Enterprise Datacenter Hardware Assumptions May Be In For a Shakeup (acm.org)
For the entire careers of most practicing computer scientists, a fundamental observation has consistently held true: CPUs are significantly more performant and more expensive than I/O devices. The fact that CPUs can process data at extremely high rates, while simultaneously servicing multiple I/O devices, has had a sweeping impact on the design of both hardware and software for systems of all sizes, for pretty much as long as we've been building them.

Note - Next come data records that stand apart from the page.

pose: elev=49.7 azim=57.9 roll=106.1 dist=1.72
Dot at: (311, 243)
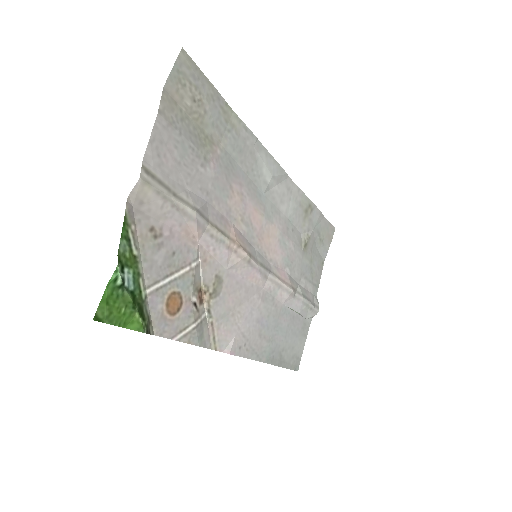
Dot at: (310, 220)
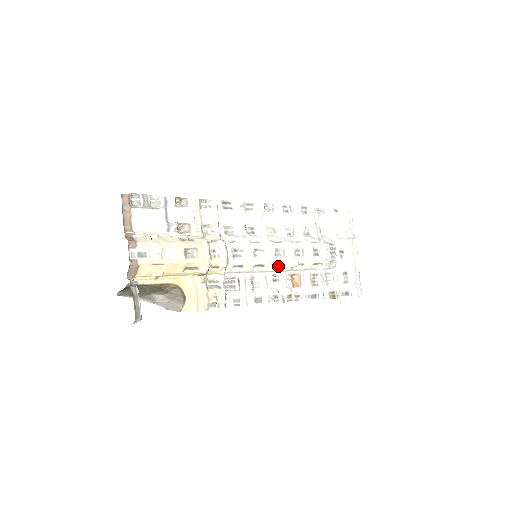
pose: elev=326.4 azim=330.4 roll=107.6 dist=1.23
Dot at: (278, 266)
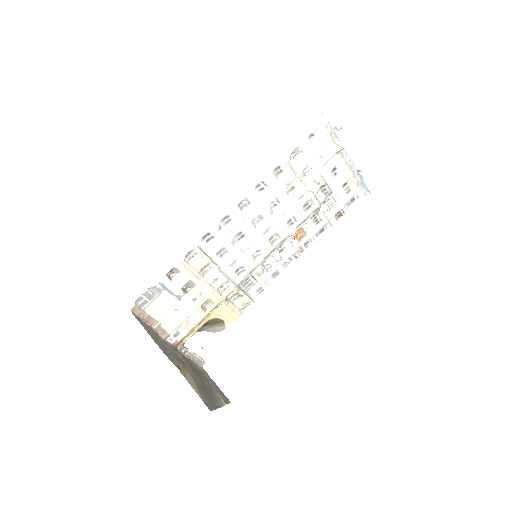
Dot at: (278, 244)
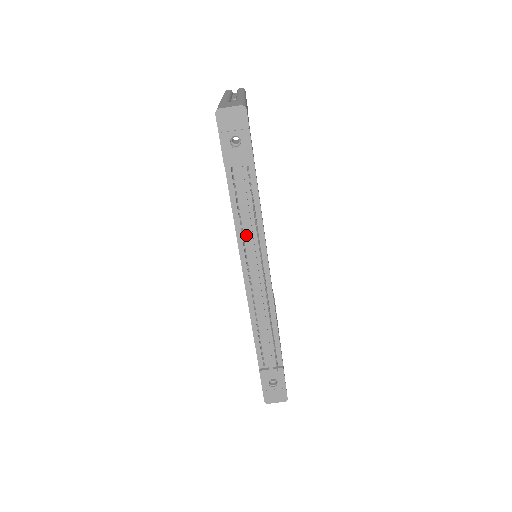
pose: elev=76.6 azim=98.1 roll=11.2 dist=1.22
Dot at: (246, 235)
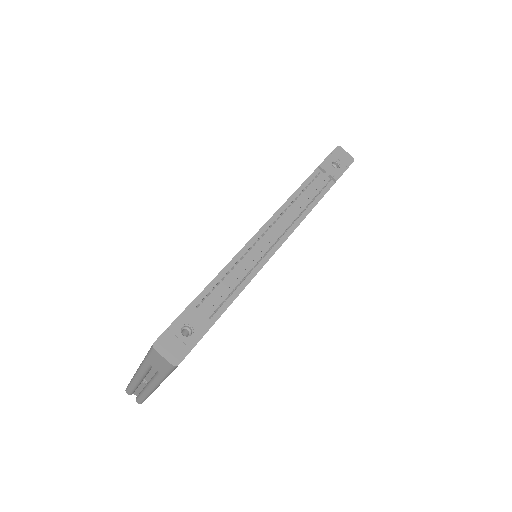
Dot at: (292, 207)
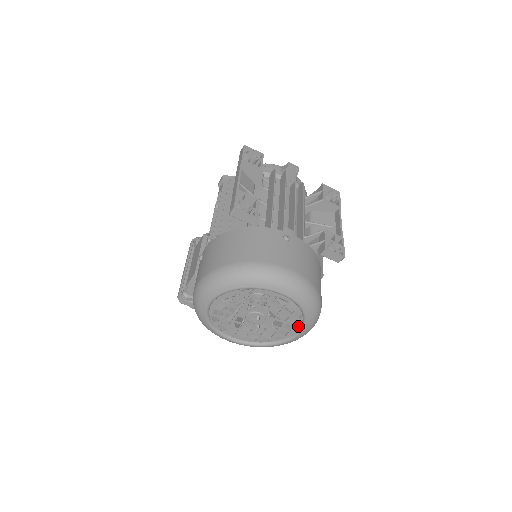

This assumption, however, is in the process of being completely invalidated.
Look at the I/O towers.
Every tower is lighting up.
Yes!
For the entire careers of most practicing computer scientists, a fundamental observation has consistently held true... and you won't believe what happens next!!!
This piece is citing articles written in 2005 as "ye olde world" and saying "OMG! something amaaaazing has happened.
Well, those 10 years represent 2 or 3 generations of datacentre hardware, depending on how you amortise your assets. So if the author has only just woken up to SSDs or SCMs then what have they been doing for the past decade?
In practice, the biggest bottleneck in the datacentre has been the network for a longish time. And the biggest bottleneck in most systems is the user's think-time. It is that last aspect which lies at the heart of multi-user systems.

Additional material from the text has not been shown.